**Instructions**
1. In the naturalization statute excerpt, which section of the Immigration and Nationality Act is quoted?
2. Reproduce word for word the stretch of the naturalization statute excerpt from "(5) notwithstanding section" through "of the Service.".
3. Under subsection (a) of the naturalization statute excerpt, in which places could a person have been at the time of enlistment or induction? List every one.

**Document passage**
··········

Fed. Reg., Vol. 46, No. 183, Sept. 20, 1978, p. 42237.

The underlying statute, sec. 329 of the Immigration and Nationality Act, as last amended, in 1968, 8 U.S.C. 1440 (1976), provides in part:

§ 1440. Naturalization through active-duty service in the armed forces during World War I, World War II, Korean hostilities, Vietnam hostilities, or other periods of military hostilities

(a) Requirements

Any person who, while an alien or a noncitizen national of the United States, has served honorably in an active-duty status in the military, air, or naval forces of the United States during either World War I or during a period beginning September 1, 1939, and ending December 31, 1946, or during a period beginning June 25, 1950, and ending July 1, 1955, or during a period beginning February 28, 1961, and ending on a date designated by the President by Executive order as of [sic] the date of termination of the Vietnam hostilities, or thereafter during any other period which the President by Executive order shall designate as a period in which Armed Forces of the United States are or were engaged in military operations involving armed conflict with a hostile foreign force, and who, if separated from such service, was separated under honorable conditions, may be naturalized as provided in this section if (1) at the time of enlistment or induction such person shall have been in the United States, the Canal Zone, American Samoa, or Swains Island, whether or not he has been lawfully admitted to the United States for permanent residence, or (2) at any time subsequent to enlistment or induction such person shall have been lawfully admitted to the United States for permanent residence. The executive department under which such person served shall determine whether persons have served honorably in an active-duty status, and whether separation from such service was under honorable conditions: Provided, however, That no person who is or has been separated from such service on account of alienage, or who was a conscientious objector who performed no military, air, or naval duty whatever or refused to wear the uniform, shall be regarded as having served honorably or having been separated under honorable conditions for the purposes of this section. No period of service in the Armed Forces shall be made the basis of a petition for naturalization under this section if the applicant has previously been naturalized on the basis of the same period of service. (b) Exceptions

A person filing a petition under subsection (a) of this section shall comply in all other respects with the requirements of this subchapter, except that

(1) he may be naturalized regardless of age, and notwithstanding the provisions of section 1429 of this title as they relate to deportability and the provisions of section 1442 of this title;

(2) no period of residence or specified period of physical presence within the United States or any State shall be required;

(3) the petition for naturalization may be filed in any court having naturalization jurisdiction regardless of the residence of the petitioner;

(4) service in the military, air or naval forces of the United States shall be proved by a duly authenticated certification from the executive department under which the petitioner served or is serving, which shall state whether the petitioner served honorably in an active-duty status during either World War I or during a period beginning September 1, 1939, and ending December 31, 1946, or during a period beginning June 25, 1950, and ending July 1, 1955, or during a period beginning February 28, 1961, and

ending on a date designated by the President by Executive order as the date of termination of the Vietnam hostilities, or thereafter during any other period which the President by Executive order shall designate as a period in which Armed Forces of the United States are or were engaged in military operations involving armed conflict with a hostile foreign force, and was separated from such service under honorable conditions; and

(5) notwithstanding section 1447 (c) of this title, the petitioner may be naturalized immediately if prior to the filing of the petition the petitioner and the witnesses shall have appeared before and been examined by a representative of the Service.

··········

**Entries supplied**
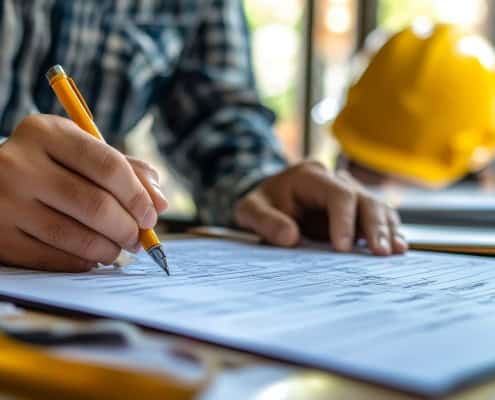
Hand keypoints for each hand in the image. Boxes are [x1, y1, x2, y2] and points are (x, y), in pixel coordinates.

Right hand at [0, 114, 166, 271]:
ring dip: (108, 249)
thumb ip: (126, 170)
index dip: (138, 196)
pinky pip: (52, 257)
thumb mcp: (80, 151)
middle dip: (128, 228)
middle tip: (139, 238)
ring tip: (119, 249)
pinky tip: (92, 257)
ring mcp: (4, 201)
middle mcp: (20, 163)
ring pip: (74, 236)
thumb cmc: (49, 165)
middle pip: (95, 205)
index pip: (109, 166)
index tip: (152, 215)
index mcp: (46, 133)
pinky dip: (81, 261)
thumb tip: (160, 203)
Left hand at [235, 161, 406, 254]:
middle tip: (380, 252)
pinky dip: (388, 231)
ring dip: (386, 229)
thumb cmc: (262, 204)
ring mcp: (347, 192)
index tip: (342, 248)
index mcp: (310, 176)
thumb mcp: (250, 210)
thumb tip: (289, 238)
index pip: (337, 194)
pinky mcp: (354, 208)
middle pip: (363, 198)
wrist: (271, 199)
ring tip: (395, 251)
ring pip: (375, 206)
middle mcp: (334, 180)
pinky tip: (398, 247)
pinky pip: (377, 216)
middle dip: (374, 226)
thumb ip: (265, 221)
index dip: (344, 220)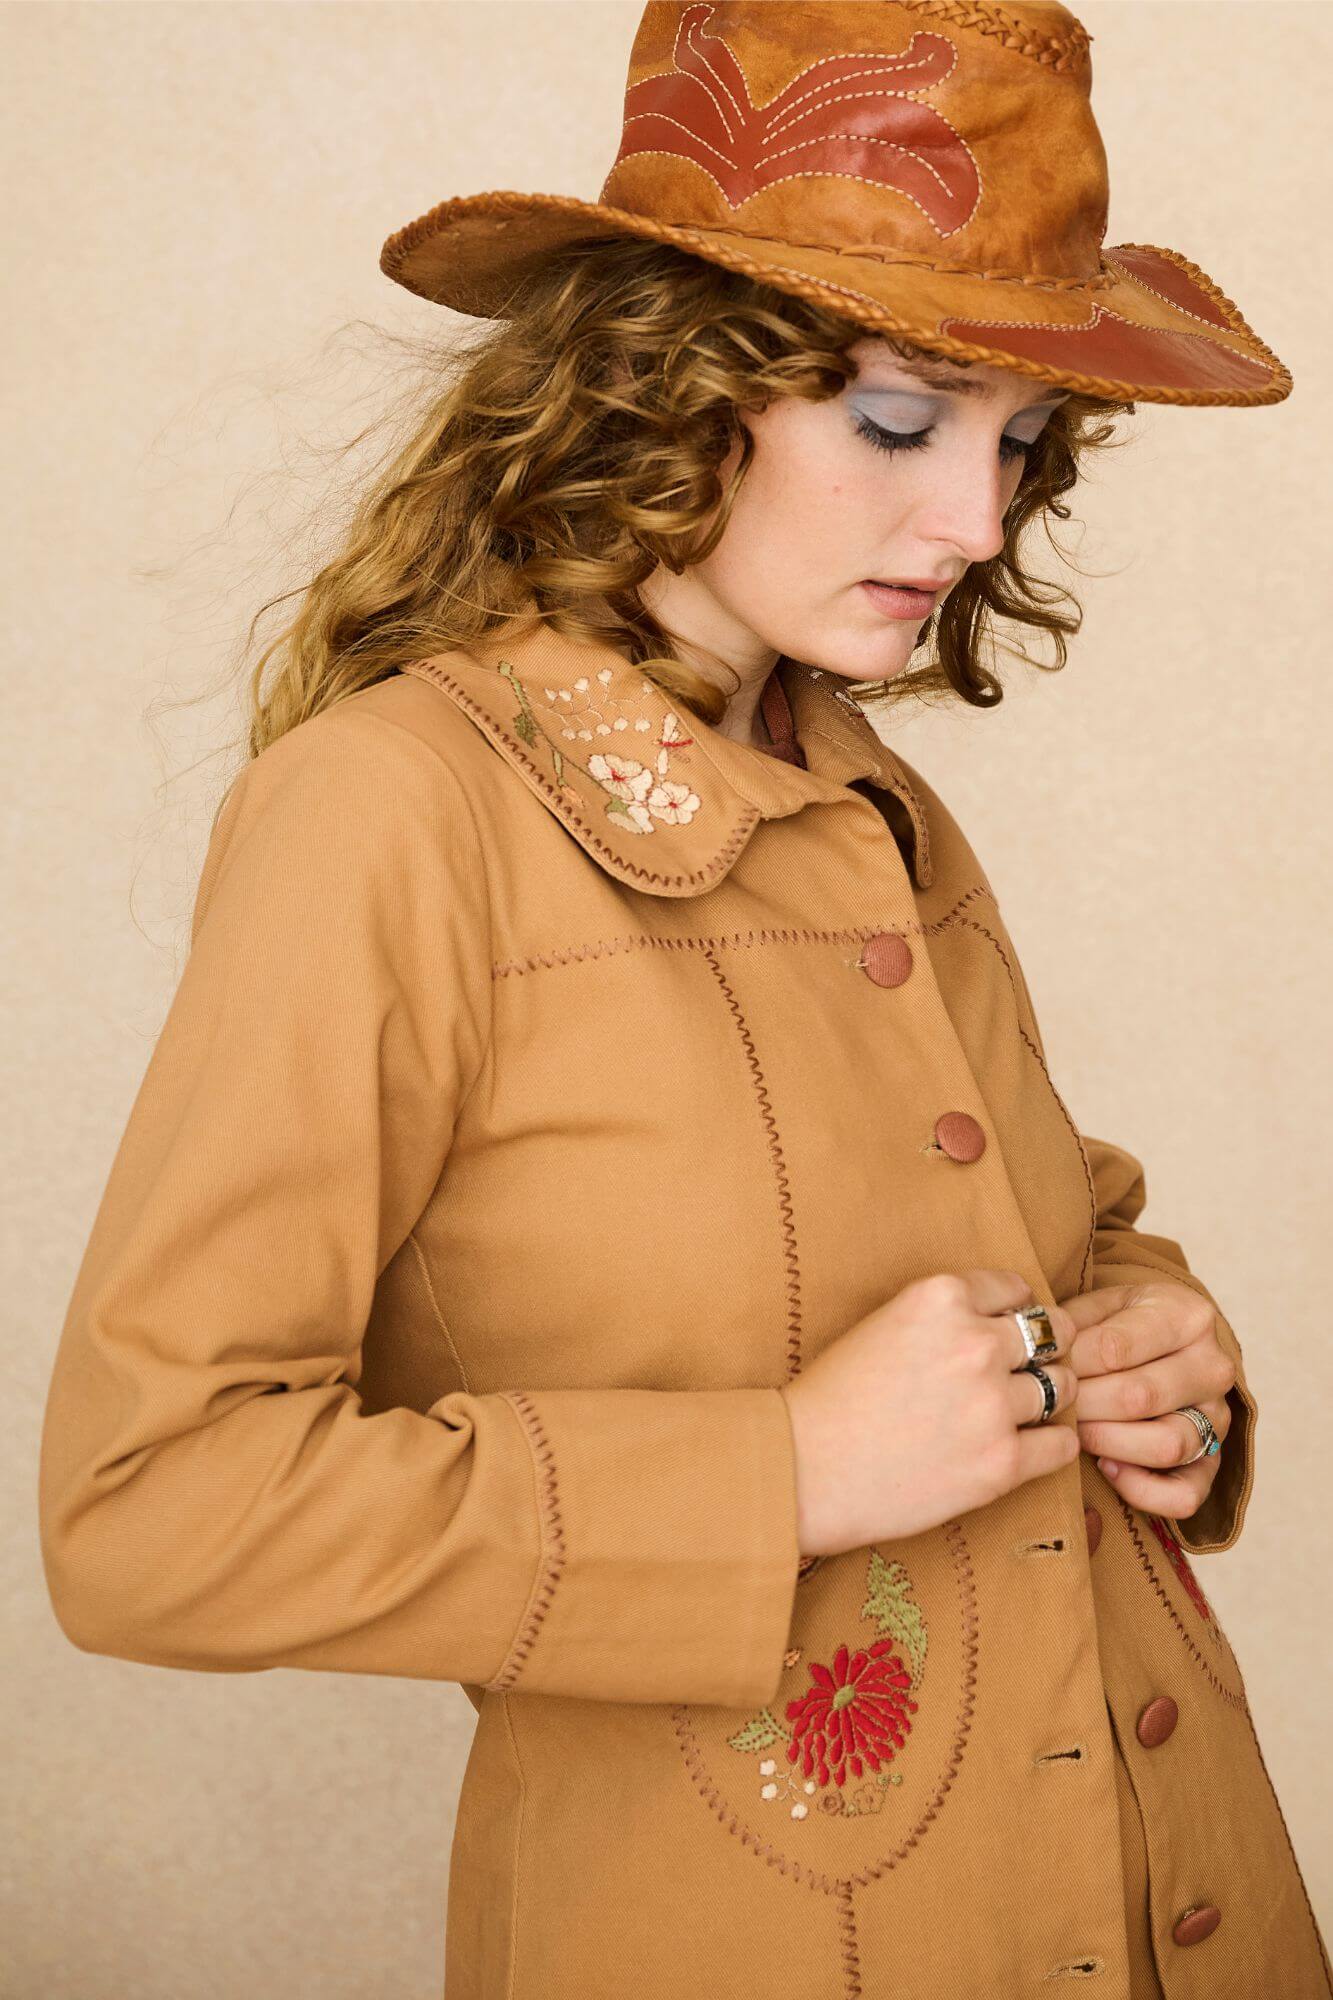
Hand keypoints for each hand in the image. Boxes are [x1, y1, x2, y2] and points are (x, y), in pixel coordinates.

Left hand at [1055, 1279, 1234, 1520]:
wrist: (1166, 1346)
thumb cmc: (1121, 1326)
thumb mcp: (1099, 1306)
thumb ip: (1072, 1325)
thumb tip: (1038, 1356)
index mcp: (1187, 1316)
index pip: (1114, 1348)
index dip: (1068, 1365)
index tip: (1041, 1369)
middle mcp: (1213, 1367)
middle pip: (1138, 1397)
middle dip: (1082, 1406)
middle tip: (1050, 1405)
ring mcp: (1218, 1418)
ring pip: (1166, 1445)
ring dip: (1107, 1443)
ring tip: (1076, 1432)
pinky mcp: (1213, 1463)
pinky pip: (1185, 1495)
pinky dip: (1142, 1490)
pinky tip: (1107, 1468)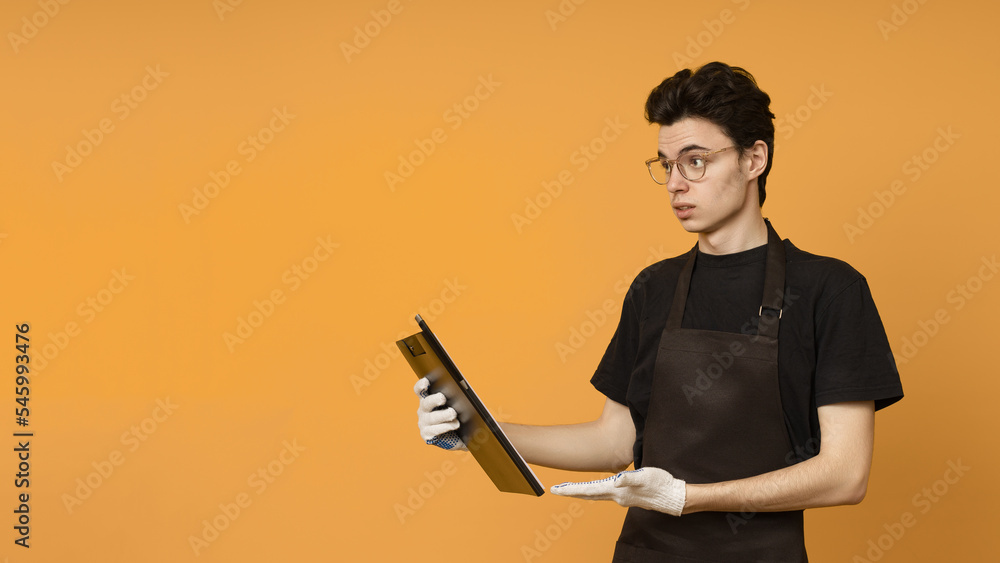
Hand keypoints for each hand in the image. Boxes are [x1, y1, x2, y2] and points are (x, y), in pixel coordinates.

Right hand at [414, 377, 465, 450]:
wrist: (459, 436)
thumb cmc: (456, 416)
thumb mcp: (456, 405)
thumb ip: (456, 398)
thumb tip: (463, 392)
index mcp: (428, 399)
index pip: (420, 390)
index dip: (421, 385)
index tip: (426, 381)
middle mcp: (423, 410)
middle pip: (426, 403)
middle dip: (434, 399)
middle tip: (442, 398)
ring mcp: (423, 423)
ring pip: (432, 417)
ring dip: (444, 415)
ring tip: (453, 413)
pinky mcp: (427, 435)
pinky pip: (434, 430)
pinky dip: (445, 427)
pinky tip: (455, 425)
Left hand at [550, 467, 685, 515]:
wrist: (674, 497)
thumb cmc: (661, 485)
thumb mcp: (646, 477)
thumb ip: (630, 479)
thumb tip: (615, 481)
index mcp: (616, 491)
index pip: (588, 490)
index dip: (571, 489)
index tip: (555, 489)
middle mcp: (616, 497)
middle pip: (588, 494)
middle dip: (571, 491)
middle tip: (554, 489)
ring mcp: (621, 498)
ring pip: (595, 495)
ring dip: (581, 491)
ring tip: (569, 489)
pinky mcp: (627, 496)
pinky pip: (605, 494)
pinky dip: (594, 492)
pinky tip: (594, 491)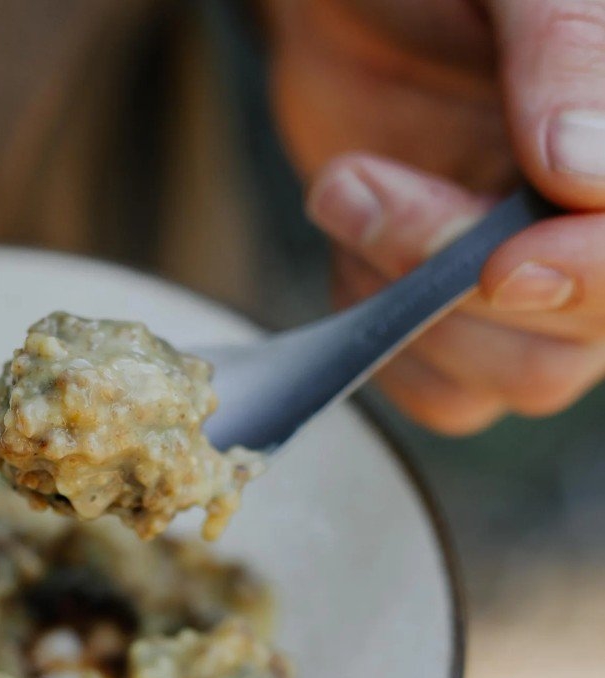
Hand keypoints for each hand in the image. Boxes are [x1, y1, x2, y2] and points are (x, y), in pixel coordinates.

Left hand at [266, 0, 604, 432]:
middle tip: (361, 183)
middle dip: (454, 281)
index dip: (588, 273)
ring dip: (407, 308)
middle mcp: (599, 231)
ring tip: (345, 190)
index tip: (500, 261)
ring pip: (517, 380)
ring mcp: (538, 284)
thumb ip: (564, 46)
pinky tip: (352, 244)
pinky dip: (383, 335)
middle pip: (575, 343)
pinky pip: (445, 394)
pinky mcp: (460, 320)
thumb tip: (583, 172)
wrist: (344, 9)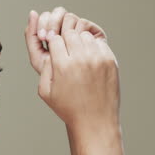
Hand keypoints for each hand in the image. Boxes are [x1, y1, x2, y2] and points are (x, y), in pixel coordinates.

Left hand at [24, 7, 106, 75]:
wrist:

··········

**Task responses**
1. Section 329

2.
(5) notwithstanding section 1447 (c) of this title, the petitioner may be naturalized immediately if prior to the filing of the petition the petitioner and the witnesses shall have appeared before and been examined by a representative of the Service.

3. the United States, the Canal Zone, American Samoa, Swains Island